Jati (Tectona grandis) merupakan salah satu spesies pohon komersial yang memiliki nilai jual tinggi karena telah dikenal sebagai bahan baku plywood,
lantai, furnitur dan kerajinan. Di pulau Jawa, sebagian besar pohon
jati diproduksi oleh Perhutani. Sekitar 512 ribu m3 kayu jati dihasilkan
oleh Perhutani pada tahun 2007 dan sebanyak 200 ribu m3 kayu jati
kualitas menengah telah dijual oleh perusahaan ini.
Selain Perhutani, ribuan petani juga menanam jati meskipun total
produksinya tidak terdokumentasi dengan baik. Sensus perdagangan
nasional tahun 2003 menunjukkan bahwa 80 juta pohon jati berada di lahan
rakyat dan 25% diantaranya siap tebang.
Kabupaten Gunung Kidul memiliki potensi yang sangat besar dalam industri
kayu jati. Sebanyak 1.130.290 batang atau sekitar 50,8 m3 kayu jati
dari Gunung Kidul diangkut dalam bentuk kayu bulat ke wilayah lain,
sebagian besar ke Jepara untuk industri furnitur dan ke Rembang untuk
bahan baku kapal.
Data dari Dinas Kehutanan dan Perkebunan DI Yogyakarta tahun 2007,
menunjukkan luas hutan jati rakyat DIY sekitar 58.486,6 hektar dan
separuhnya (29.230 hektar) berada di wilayah Kabupaten Gunung Kidul.
Luasan tersebut ditanami sekitar 19.211.715 batang pohon jati yang
merupakan 70,4% dari seluruh pohon jati di DIY.
Dalam rangka memenuhi kebutuhan kayu jati di Indonesia yang cukup besar,
petani jati menghadapi berbagai kendala dalam mengelola tanaman jatinya
agar menguntungkan. Kendala-kendala tersebut antara lain: (1) teknik
silvikultur yang kurang memadai sehingga menghasilkan kualitas kayu yang
rendah; (2) kurangnya modal sehingga petani mengalami kesulitan jika
harus menunggu rotasi pertumbuhan pohon; (3)
ketidakpahaman akan informasi pasar yang menyebabkan harga jual rendah
Petani sering menjadi korban biaya transaksi yang seharusnya ditanggung
oleh pedagang; (4) kebijakan pemerintah yang belum
berpihak pada petani. Misalnya saja, prosedur perijinan penebangan dan
pengiriman yang dirancang untuk perusahaan kayu berskala besar
diaplikasikan pada petani kecil, sehingga menimbulkan biaya tak terduga.

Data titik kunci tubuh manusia
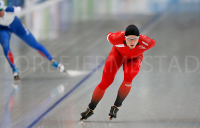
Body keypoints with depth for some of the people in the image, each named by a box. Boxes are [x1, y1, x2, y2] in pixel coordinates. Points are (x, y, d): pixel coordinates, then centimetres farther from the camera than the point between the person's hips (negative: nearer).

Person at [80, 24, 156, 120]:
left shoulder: (145, 43, -37)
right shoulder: (116, 38, -38)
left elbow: (152, 43, -11)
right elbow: (109, 36, -12)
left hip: (134, 58, 0)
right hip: (118, 53, 0)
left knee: (128, 77, -30)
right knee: (106, 81, -10)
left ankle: (116, 106, -10)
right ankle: (90, 109, 10)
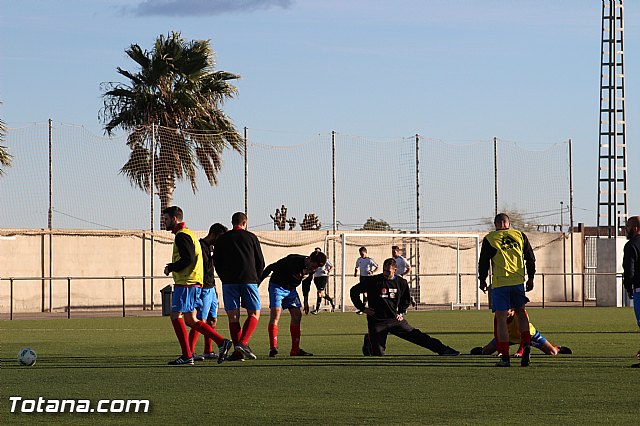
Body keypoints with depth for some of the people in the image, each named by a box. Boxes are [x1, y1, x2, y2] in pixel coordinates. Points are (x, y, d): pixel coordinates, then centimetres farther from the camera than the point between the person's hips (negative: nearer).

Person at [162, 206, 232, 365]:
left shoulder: (182, 236, -10)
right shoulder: (188, 234, 22)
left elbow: (188, 259, -20)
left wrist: (170, 268, -9)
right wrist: (173, 267, 17)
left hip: (186, 283, -10)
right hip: (194, 283, 10)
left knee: (176, 316, -7)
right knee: (190, 320, 9)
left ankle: (187, 355, -8)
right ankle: (221, 342, 4)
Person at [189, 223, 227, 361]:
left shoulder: (210, 247, 17)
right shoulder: (200, 247, -13)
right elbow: (206, 268, -21)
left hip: (210, 289, 10)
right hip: (203, 290, -10)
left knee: (212, 320, 10)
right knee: (201, 321, -12)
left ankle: (208, 351, 16)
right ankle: (190, 352, -10)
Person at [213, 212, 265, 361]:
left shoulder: (221, 239, 9)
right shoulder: (251, 237, 6)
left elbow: (216, 262, 9)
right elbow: (260, 262, 8)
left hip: (229, 282, 2)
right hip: (249, 280, -2)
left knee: (233, 317, 3)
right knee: (254, 314, 6)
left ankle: (238, 352, -3)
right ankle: (243, 343, -14)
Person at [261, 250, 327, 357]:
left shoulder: (312, 270, -7)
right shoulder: (293, 261, -30)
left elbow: (306, 283, 13)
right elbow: (271, 267, -24)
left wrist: (306, 301, 17)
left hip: (291, 289, 7)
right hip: (277, 286, -7)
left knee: (297, 315, 1)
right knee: (276, 313, -21)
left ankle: (295, 349, 8)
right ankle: (273, 348, -29)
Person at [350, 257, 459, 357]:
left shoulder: (401, 283, 2)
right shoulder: (374, 281, -10)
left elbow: (406, 300, 23)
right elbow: (354, 291, -3)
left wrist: (401, 312, 10)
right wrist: (362, 308, -6)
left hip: (394, 319, 3)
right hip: (377, 321, -3)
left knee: (416, 335, -4)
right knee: (378, 353, -5)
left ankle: (442, 349, -1)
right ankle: (369, 342, 27)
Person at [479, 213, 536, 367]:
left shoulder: (489, 239, 2)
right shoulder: (520, 236, 10)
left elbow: (483, 261, 5)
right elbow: (531, 258, 12)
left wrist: (482, 280, 18)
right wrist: (530, 278, 21)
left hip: (499, 282, -3)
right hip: (518, 281, 3)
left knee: (501, 319, 1)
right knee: (521, 312, 21)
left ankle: (505, 357, -3)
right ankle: (526, 346, 1)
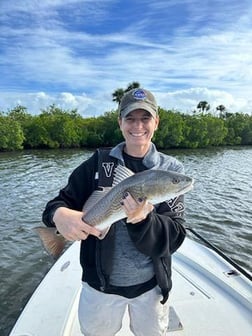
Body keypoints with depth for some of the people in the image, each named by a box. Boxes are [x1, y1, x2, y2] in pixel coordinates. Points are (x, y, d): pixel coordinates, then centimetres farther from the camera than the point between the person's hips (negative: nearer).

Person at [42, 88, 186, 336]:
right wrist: (60, 214, -32)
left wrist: (142, 219, -36)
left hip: (151, 284, 1)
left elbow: (175, 237, -15)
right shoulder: (98, 162, -8)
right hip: (99, 281, 1)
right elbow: (62, 201, -8)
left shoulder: (171, 170, -10)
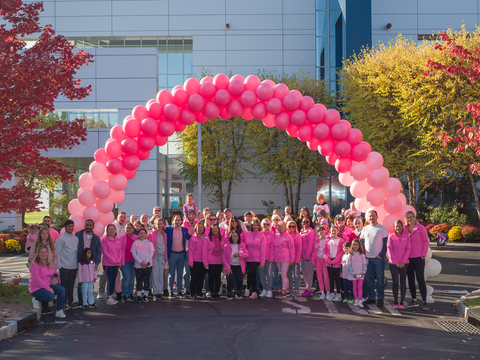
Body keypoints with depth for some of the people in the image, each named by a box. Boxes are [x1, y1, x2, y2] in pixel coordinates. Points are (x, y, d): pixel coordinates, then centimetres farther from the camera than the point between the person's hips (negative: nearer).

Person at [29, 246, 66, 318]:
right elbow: (36, 278, -21)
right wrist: (48, 288, -23)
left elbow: (55, 274, 20)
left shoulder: (50, 263, 10)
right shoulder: (35, 264, -13)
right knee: (50, 296, -32)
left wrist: (56, 280, -7)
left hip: (48, 285, 7)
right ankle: (36, 300, -2)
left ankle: (59, 311, -10)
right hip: (36, 288, -7)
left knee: (61, 290, -19)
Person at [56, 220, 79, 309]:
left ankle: (70, 302, 13)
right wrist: (59, 265, -8)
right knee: (64, 285, -2)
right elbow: (57, 252, -3)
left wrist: (78, 264, 11)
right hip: (64, 266, -4)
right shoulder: (61, 239, -2)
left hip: (74, 266, 4)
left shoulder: (76, 238, 13)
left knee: (71, 285, 7)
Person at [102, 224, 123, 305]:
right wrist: (113, 261, -11)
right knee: (110, 280, -8)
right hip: (108, 263, -5)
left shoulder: (118, 240, 11)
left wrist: (118, 261, -5)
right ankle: (110, 298, -5)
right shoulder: (104, 240, -4)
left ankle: (110, 297, 13)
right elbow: (104, 252, -9)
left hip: (116, 264, 5)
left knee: (113, 281, 6)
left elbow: (120, 251, 11)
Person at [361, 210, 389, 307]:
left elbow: (385, 243, -4)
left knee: (380, 279, -1)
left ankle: (380, 298, 5)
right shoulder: (365, 229, 11)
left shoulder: (382, 229, -2)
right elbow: (361, 241, 15)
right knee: (369, 279, 7)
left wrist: (381, 255, -11)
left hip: (378, 258, -4)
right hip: (367, 258, 4)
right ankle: (371, 297, 15)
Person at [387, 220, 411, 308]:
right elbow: (389, 250, -2)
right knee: (395, 282, 1)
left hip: (404, 263, 0)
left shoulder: (406, 236, 0)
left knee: (403, 282, 3)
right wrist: (395, 262, -7)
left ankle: (402, 301, 8)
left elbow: (408, 249, 0)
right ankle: (395, 301, 8)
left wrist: (403, 262, -7)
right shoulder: (391, 237, -2)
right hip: (393, 263, 0)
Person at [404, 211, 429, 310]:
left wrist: (423, 254, -8)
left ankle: (424, 301, -5)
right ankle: (414, 300, 17)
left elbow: (426, 242, -2)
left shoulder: (420, 228, -4)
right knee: (411, 279, 8)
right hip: (408, 258, 4)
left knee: (420, 279, -6)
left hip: (418, 258, -4)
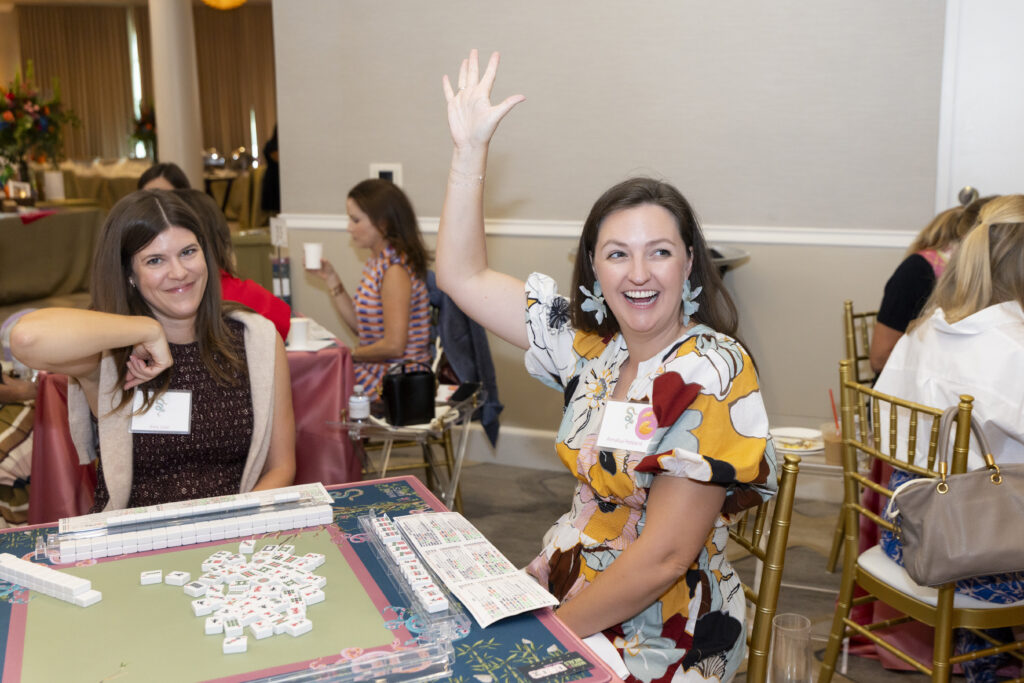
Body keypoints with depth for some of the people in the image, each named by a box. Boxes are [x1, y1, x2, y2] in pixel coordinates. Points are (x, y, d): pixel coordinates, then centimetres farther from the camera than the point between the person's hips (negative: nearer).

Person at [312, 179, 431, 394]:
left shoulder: (395, 270, -19)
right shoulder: (378, 262, 10)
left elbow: (394, 345, -22)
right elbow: (359, 324, 12)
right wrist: (330, 278, 9)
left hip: (397, 380, -9)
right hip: (376, 369, 9)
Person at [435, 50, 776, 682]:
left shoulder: (711, 374, -19)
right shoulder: (591, 343, 1)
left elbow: (663, 557, -21)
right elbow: (463, 276, 4)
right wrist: (471, 149, -1)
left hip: (658, 630, -5)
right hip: (568, 584, 6)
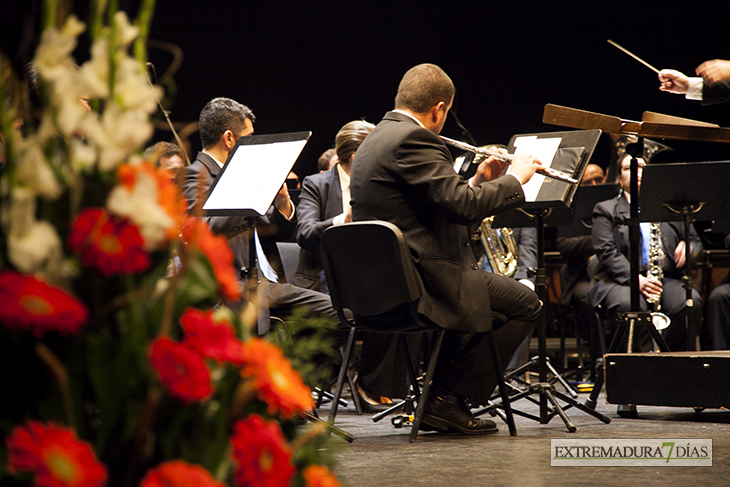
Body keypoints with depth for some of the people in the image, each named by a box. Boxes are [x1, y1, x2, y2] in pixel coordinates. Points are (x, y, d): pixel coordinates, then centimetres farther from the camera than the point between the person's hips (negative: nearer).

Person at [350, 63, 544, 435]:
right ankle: (448, 399, -2)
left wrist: (476, 182, 18)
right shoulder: (412, 139, -15)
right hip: (417, 280, -11)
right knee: (525, 304, -4)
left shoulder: (376, 139, 17)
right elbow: (463, 206, -21)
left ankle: (444, 394, 27)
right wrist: (514, 179, -7)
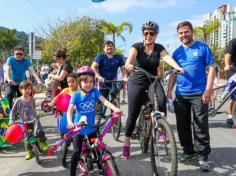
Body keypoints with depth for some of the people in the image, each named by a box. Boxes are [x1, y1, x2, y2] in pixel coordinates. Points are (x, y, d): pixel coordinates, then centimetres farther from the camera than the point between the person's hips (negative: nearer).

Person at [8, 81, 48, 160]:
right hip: (24, 122, 0)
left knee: (39, 132, -26)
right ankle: (29, 152, 26)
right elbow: (13, 111, 4)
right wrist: (11, 120, -6)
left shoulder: (32, 99, 1)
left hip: (34, 119, 0)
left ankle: (42, 142, 2)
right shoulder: (18, 101, -6)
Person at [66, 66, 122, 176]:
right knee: (77, 152, -2)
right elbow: (70, 110, -22)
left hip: (91, 127, 2)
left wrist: (115, 108, -39)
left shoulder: (94, 92, -8)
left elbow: (104, 101, -21)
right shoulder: (76, 95, -13)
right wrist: (70, 122, -42)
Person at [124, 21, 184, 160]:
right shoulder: (137, 47, -6)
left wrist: (178, 67, -38)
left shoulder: (159, 48, 0)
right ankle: (127, 144, 12)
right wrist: (129, 65, -50)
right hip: (137, 84, -2)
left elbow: (168, 58, -19)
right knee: (133, 115, -2)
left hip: (153, 83, 2)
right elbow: (130, 57, -26)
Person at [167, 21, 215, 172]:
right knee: (183, 125, 9)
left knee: (201, 127, -1)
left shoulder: (202, 47, 0)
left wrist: (208, 90, -12)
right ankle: (188, 151, 25)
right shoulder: (177, 52, 11)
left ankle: (203, 156, 11)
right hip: (180, 95, 4)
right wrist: (169, 91, 5)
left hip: (199, 94, -4)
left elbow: (211, 68, -3)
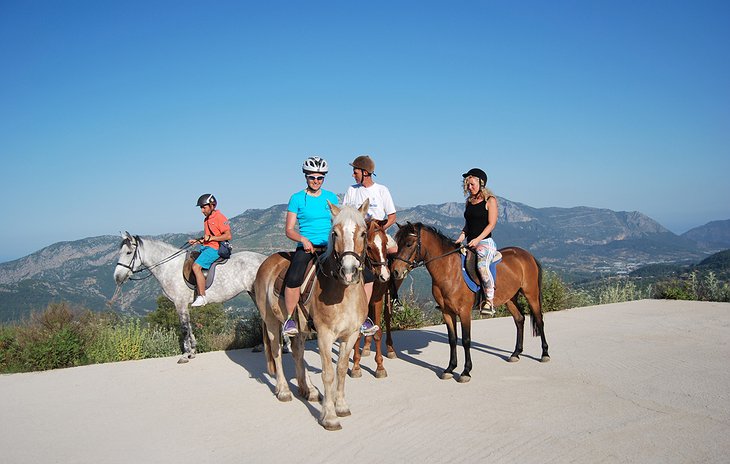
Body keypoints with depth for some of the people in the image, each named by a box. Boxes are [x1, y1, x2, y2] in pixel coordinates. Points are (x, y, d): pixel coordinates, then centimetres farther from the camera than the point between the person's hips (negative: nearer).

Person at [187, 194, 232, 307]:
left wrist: (211, 238, -18)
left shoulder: (220, 218, -10)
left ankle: (202, 297, -21)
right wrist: (196, 241, 9)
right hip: (205, 247, 10)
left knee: (196, 267, -23)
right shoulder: (206, 219, 18)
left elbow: (228, 236, -17)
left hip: (214, 248, -10)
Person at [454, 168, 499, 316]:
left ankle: (489, 301, -28)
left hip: (485, 242, -8)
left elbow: (491, 224, -8)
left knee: (482, 265, -34)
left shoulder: (490, 200, -1)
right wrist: (462, 236, 2)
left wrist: (477, 239, -18)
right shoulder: (469, 201, 18)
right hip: (470, 244, 8)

DAFTAR TUGAS:
A - Cetak seluruh bagian teks tentang jati, mulai dari "Jati (Tectona grandis)" terus ke bawah hingga "oleh perusahaan ini.".
B - Jawab pertanyaan berikut berdasarkan teks tentang jati.
(i) Berapa meter kubik kayu jati yang dihasilkan Perhutani pada tahun 2007?
(ii) Menurut sensus perdagangan nasional tahun 2003, berapa persen pohon jati di lahan rakyat yang siap tebang?
(iii) Menurut data Dinas Kehutanan dan Perkebunan DI Yogyakarta tahun 2007, berapa hektar hutan jati rakyat yang berada di wilayah Kabupaten Gunung Kidul?
C - Tuliskan bagian berikutnya dari teks tentang jati, dimulai setelah kalimat terakhirnya.

JAWABAN TIAP TUGAS:
A -
Jati (Tectona grandis) merupakan salah satu spesies pohon komersial yang memiliki nilai jual tinggi karena telah dikenal sebagai bahan baku plywood,
lantai, furnitur dan kerajinan. Di pulau Jawa, sebagian besar pohon
jati diproduksi oleh Perhutani. Sekitar 512 ribu m3 kayu jati dihasilkan
oleh Perhutani pada tahun 2007 dan sebanyak 200 ribu m3 kayu jati
kualitas menengah telah dijual oleh perusahaan ini.

B -
(i) Perhutani menghasilkan sekitar 512 ribu m3 kayu jati pada tahun 2007.
(ii) Sebanyak 25% dari pohon jati di lahan rakyat siap tebang.
(iii) Hutan jati rakyat di wilayah Kabupaten Gunung Kidul seluas 29.230 hektar.

C -
Memahami alur jual beli kayu jati di tingkat petani
Petani umumnya menjual kayu jati dalam bentuk pohon yang
masih berdiri di lahan mereka. Informasi tentang jati yang akan dijual
diperoleh para pedagang kayu dari perantara yang disebut sebagai makelar
kayu. Setelah terdapat kesepakatan harga dan pedagang kayu membayar
kepada makelar kayu, penebangan dilakukan oleh pedagang kayu jati.
Sistem seperti ini memunculkan risiko yang cukup besar bagi petani dan
pedagang. Petani kehilangan kesempatan mendapatkan harga jual yang lebih
tinggi karena pembeli tidak melihat langsung ukuran pohon yang akan
dijual, sedangkan pedagang berspekulasi dengan marjin keuntungannya
karena pembayaran harus dilunasi sebelum pohon ditebang. Sementara itu
pedagang masih harus menanggung biaya pengurusan dokumen yang tidak
selalu sama di tiap desa serta biaya transaksi tak terduga lainnya.
Dalam kajian alur pemasaran kayu jati, beberapa peran penting pedagang diidentifikasi sebagai berikut:
- Sebagai fasilitator pencarian, bersama dengan makelar pedagang
mencari pohon jati, untuk memenuhi kebutuhan dan persyaratan pasar.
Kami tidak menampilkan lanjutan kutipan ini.